▶ **WORK INSTRUCTION**: Can you format the records as a Markdown table with the columns No. and Text, numbering each line and skipping blank lines? Begin at the line that contains "What is the largest slice in the pie chart?", continue through the end of the records, and leave the pictures out.

▶ **RECORDS SUPPLIED**:
──────────────────────────────

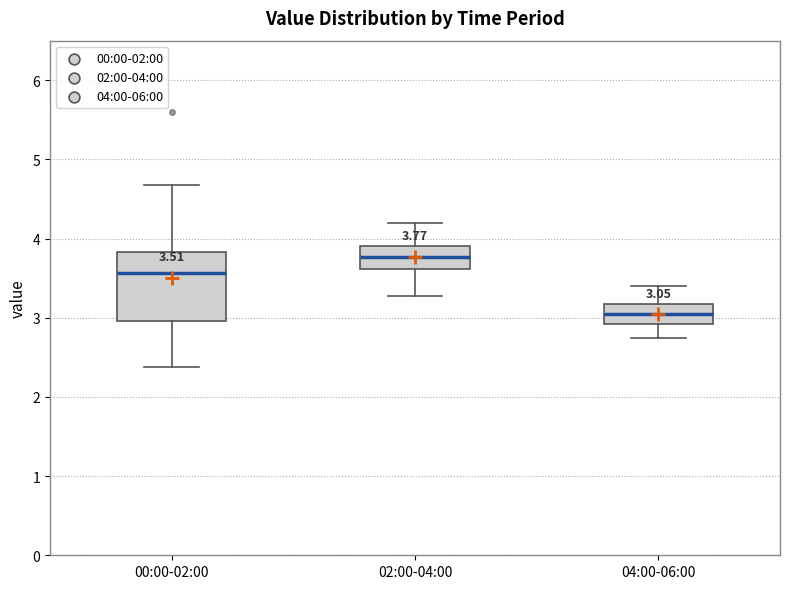

Which box is the tallest, from its lower edge to its upper edge?

00:00-02:00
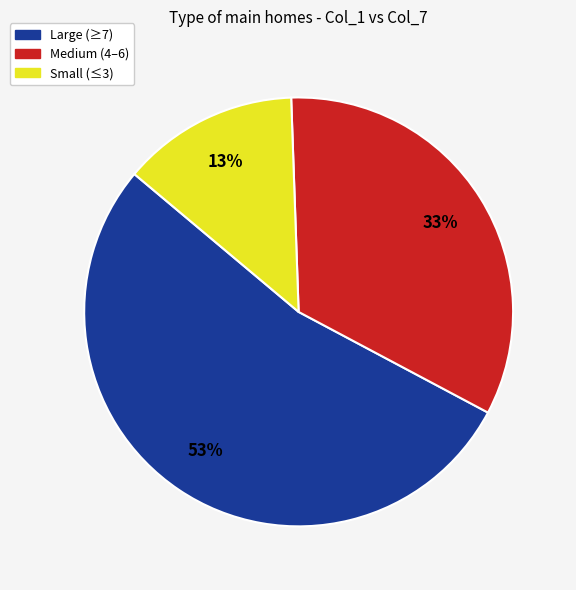

Does Medium (4–6) represent more than half of the total?

No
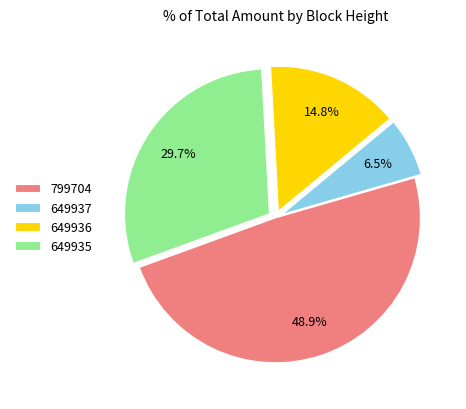

The 649936 slice represents 23% of the pie. True or false?

False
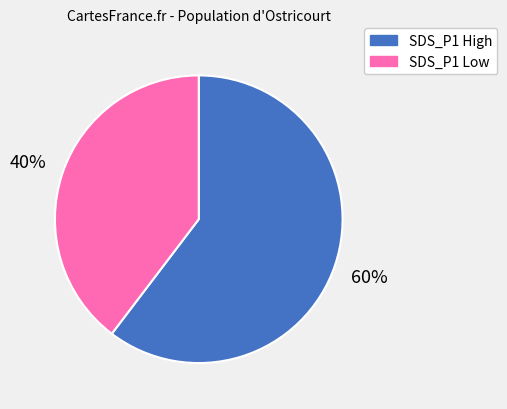

What is the largest slice in the pie chart?

SDS_P1 High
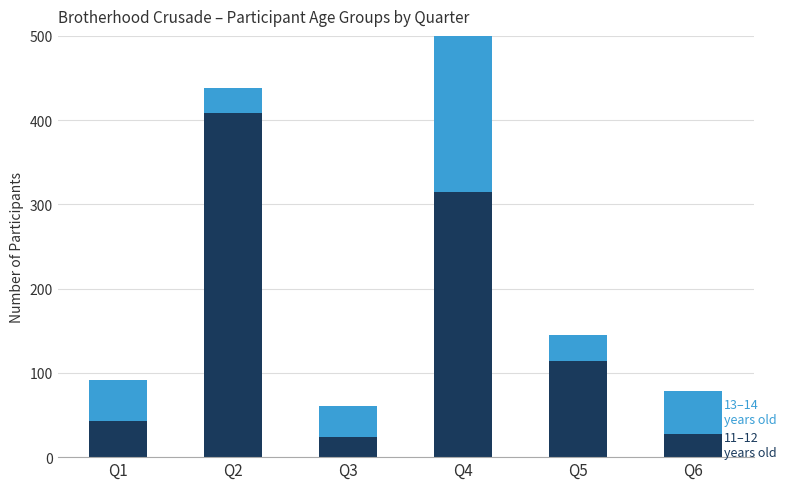

At how many categories does at least one series exceed 49?

4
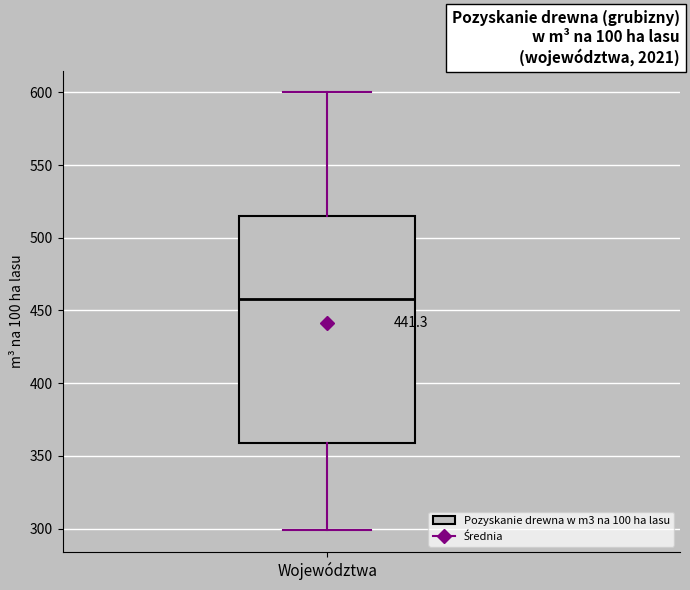

Where is the upper edge of the box for Województwa on the y-axis? The values are not printed on the chart, so give them approximately, as read against the axis.

515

──────────────────────────────

▶ **OUTPUT OF THE EXERCISE**:
| No. | Text |
|---|---|
| 1 | What is the largest slice in the pie chart? |
| 2 | SDS_P1 High |
| 3 | At how many categories does at least one series exceed 49? |
| 4 | 4 |
| 5 | Where is the upper edge of the box for Województwa on the y-axis? The values are not printed on the chart, so give them approximately, as read against the axis. |
| 6 | 515 |